How green is Vegas?; Harrah’s thinks globally, acts locally

A lot greener than you’d think, says Las Vegas Sustainability Officer (yes, we have one) Thomas Perrigo. Among those companies getting recognition of leading the way in “green” initiatives is Harrah’s Entertainment, which has reduced its energy consumption by vast amounts in the last seven years. That’s one way to shore up the bottom line.
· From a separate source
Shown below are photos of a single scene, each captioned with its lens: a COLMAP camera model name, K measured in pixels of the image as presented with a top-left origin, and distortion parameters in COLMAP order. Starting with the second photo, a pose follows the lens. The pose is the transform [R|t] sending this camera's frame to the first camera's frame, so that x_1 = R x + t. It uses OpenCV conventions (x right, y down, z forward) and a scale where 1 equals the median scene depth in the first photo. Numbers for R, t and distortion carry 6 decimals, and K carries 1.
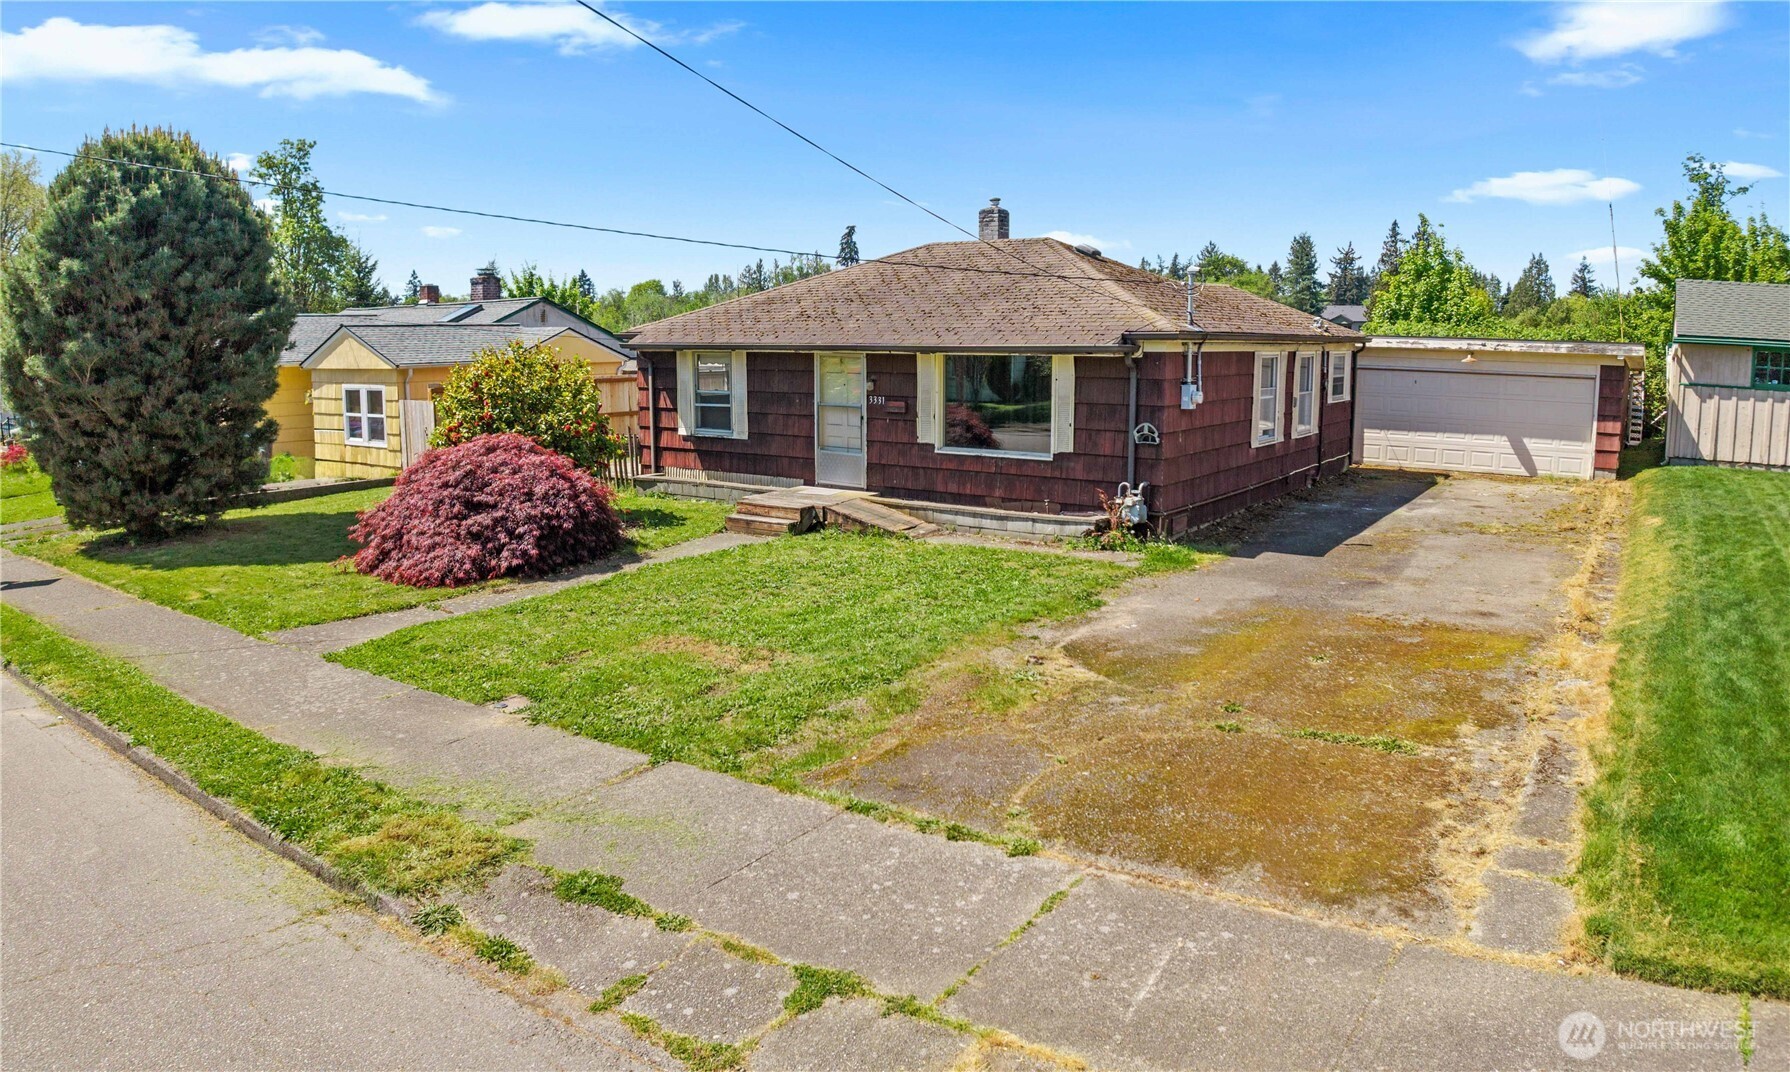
lens RADIAL K [[1221.7, 0, 895.0], [0, 1221.7, 508.3], [0, 0, 1]] dist [-0.165363, -0.000944]
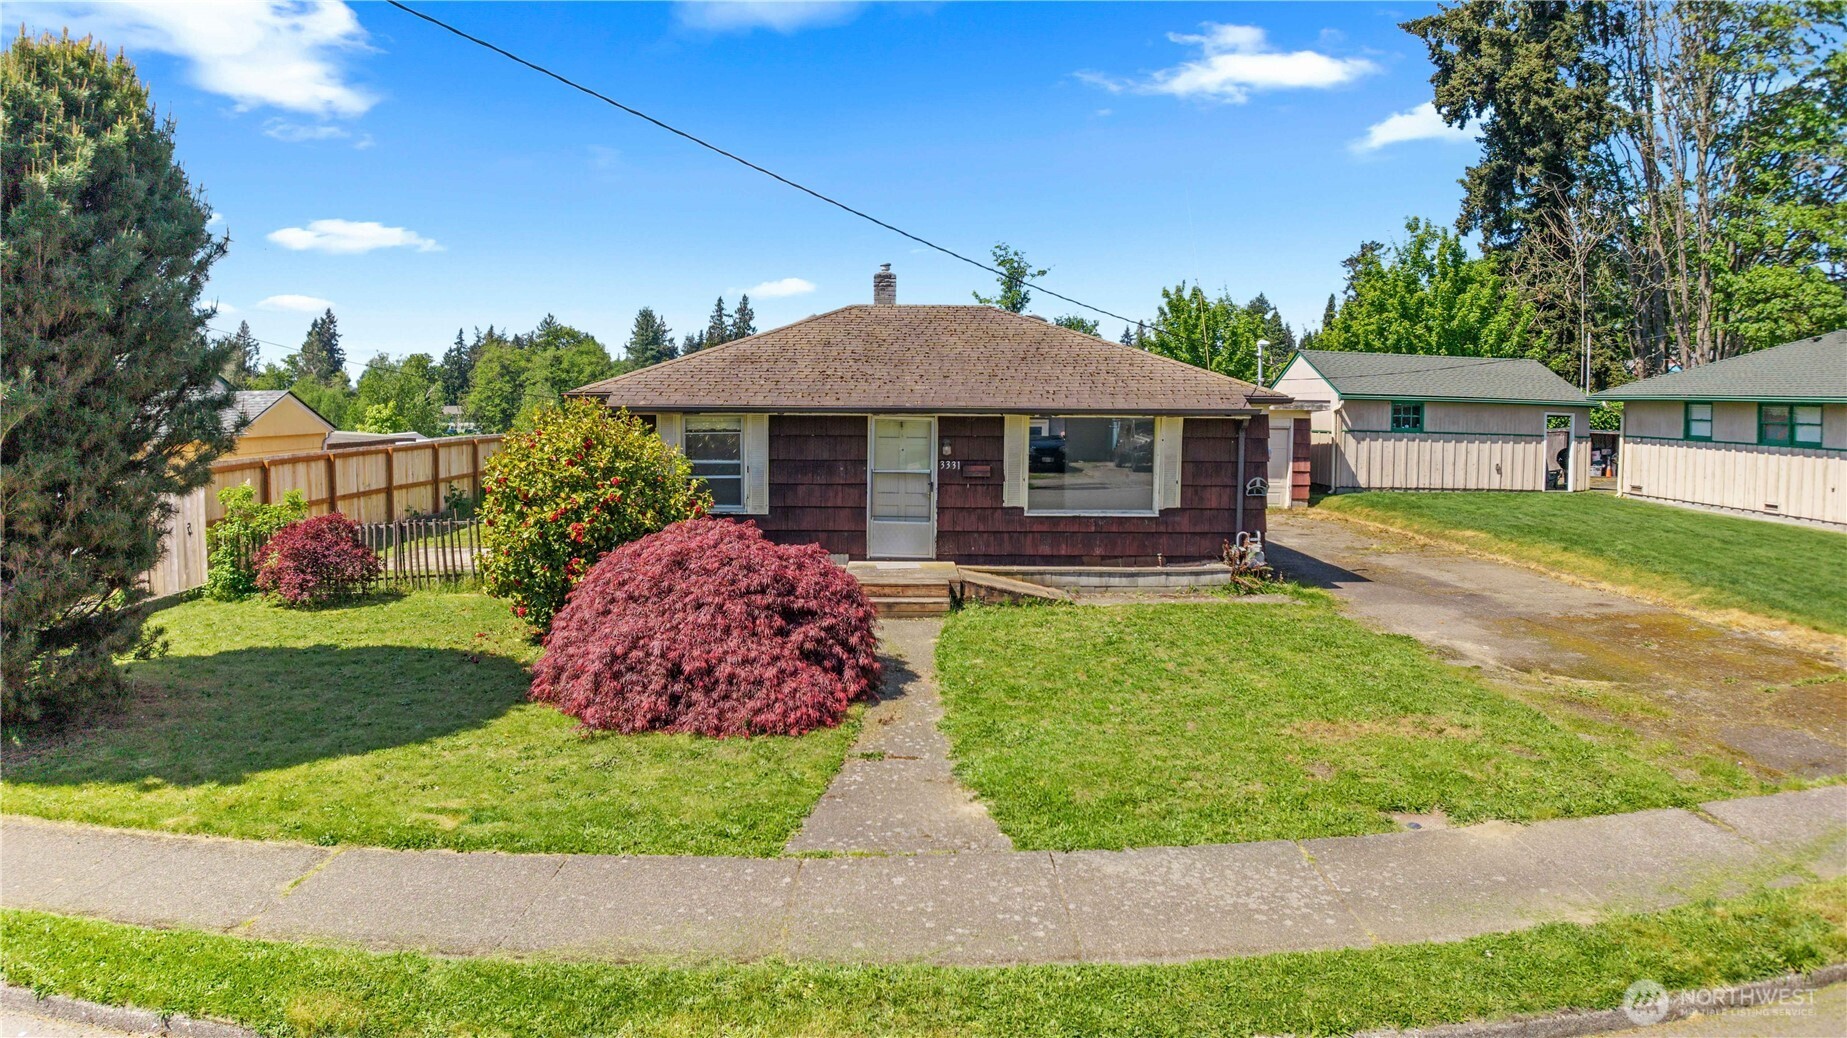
lens RADIAL K [[1123.4, 0, 923.5], [0, 1123.4, 519.0], [0, 0, 1]] dist [-0.175056, -0.001157]
pose [[0.815802, -0.056512, 0.575563, -0.532823], [0.078141, 0.996859, -0.012879, -0.036321], [-0.573027, 0.055482, 0.817656, 0.291931]]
Actually, Harrah’s is ubiquitous where forward-thinking initiatives are concerned. Consider the high-tech keys Cisco Systems is designing for Caesars Palace. “By touching the key to digital signs … [customers] see deals for fine dining, massages or shopping at Harrah’s 10 Las Vegas hotels,” writes Bloomberg. To its credit, Harrah’s realized that the immensity of its Strip portfolio — and the accompanying information overload for consumers — demanded a 21st century response. Introducing this at Caesars reinforces that property’s cachet, although one presumes Harrah’s is planning to weave a cat’s cradle of such digital message boards throughout most of its Vegas properties … though one never knows about Imperial Palace.

Of course, Harrah’s is still dining out on its eschewal of odious “resort fees” — and rightly so. It’s even launched a Web site touting that fact. The company is banking very cleverly on the ire generated by sandbagging one’s customers with an obligatory fee for optional services. (If I don’t want to use the hotel gym, why should I be charged for this “amenity”?) As a Harrah’s veep puts it, “We follow what our competitors are doing … and we have witnessed some unpleasant conversations in lobbies.” I’ll bet.

If anything, Harrah’s ought to be particularly sensitive on this issue, having botched its “Buffet of Buffets” promotion last spring. After making an offer so generous it wouldn’t have penciled out, Harrah’s clawed it back overnight. Bad move. Agita all around. Anyway, is it worth the “resort fee” kick in the pants to stay at a slightly nicer casino-hotel — given that Harrah’s hasn’t been keeping up appearances to the same extent as its Strip competitors? On principle, I’d say, “Yes.” “No,”

One shining good deed that went almost unnoticed was Harrah’s partnership with Clean the World. At least 10K “gently used” bars of soap have been sent from Paris-Las Vegas to the Florida-based nonprofit, which repurposes the soap for poverty-stricken corners of the world (i.e., most everywhere). Happily, this will also generate or at least sustain some local jobs. Clean the World is opening a recycling plant in Clark County and, with Bally’s Las Vegas, Caesars and IP on board now, Harrah’s thousands of little soap bars should keep recyclers busy for a good, long while. If this isn’t the feel-good story of the casino industry in 2010, show me a better one.

Even as Harrah’s plans to quasi-IPO the 10% of the company owned by Paulson & Co., not everyone is feeling warm fuzzies about it. KDP Advisors‘ customarily outspoken Barbara Cappaert was characteristically blunt in her assessment. “This is not enough to have us upgrade our ranking on Harrah’s, particularly after the poor second quarter the company just reported. Instead, it’s just another headline that appears promising but in fact does nothing to de-lever an already over-leveraged gaming company.”

Indeed, considering the steep discount at which John Paulson got his tenth of Harrah’s, will his savings be passed on to the stock market in the form of a comparably low introductory share price? Nor do many seem to think that proceeds from the offering will go toward reducing the company’s notorious debt load.

One sign that Vegas casinos are adjusting to the new economy is an unlikely growth sector: family reunions. If you want to get everyone together in a place that’s readily accessible and relatively affordable, Las Vegas makes a good deal of sense … unless you’re my parents, whose aversion to Sin City keeps them away.